Does late spring raise the flood risk?

Historic flood crest.JPG

The Red River flood this year might just break a record as the latest major spring flood in history.

Historical flood data for Fargo-Moorhead shows there’ve been 15 floods when water was above the 30 foot level. Thirty feet is considered major flood stage.

The latest the river has reached a flood crest is April 19th, 1979.

The destructive flood of 1997 reached its peak on April 18th. (There have been a couple of June and July flood crests unrelated to spring flooding)

The U.S. Geological Survey and the National Weather Service both issued advisories this week that spring flooding is likely to be delayed beyond April 15th.

The NWS says the jet stream is keeping warm air south of the Red River Valley, delaying the snow melt.

According to the NWS, data for Fargo show that March 2013 was the sixth coldest since hydrological observations began in 1900.

The NWS ranked the month of March as the 14th coldest average temperature, the 12th snowiest, and the 11th wettest (including rain and melted snow) for Fargo.

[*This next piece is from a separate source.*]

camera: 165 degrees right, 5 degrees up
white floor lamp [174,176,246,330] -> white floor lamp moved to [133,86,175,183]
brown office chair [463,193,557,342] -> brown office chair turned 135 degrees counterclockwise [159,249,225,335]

This year also had the deepest average snow depth for the last day of March since weather records began in Fargo in the mid-1880s.

Below normal temperatures are expected to continue into mid April. That will bring a slow snow melt which could reduce flood risk.

On the other hand, forecasters say a change in the weather pattern expected the second half of April will bring an increased risk of significant rainfall.

A two inch rain on top of melting snow could quickly change the flood outlook.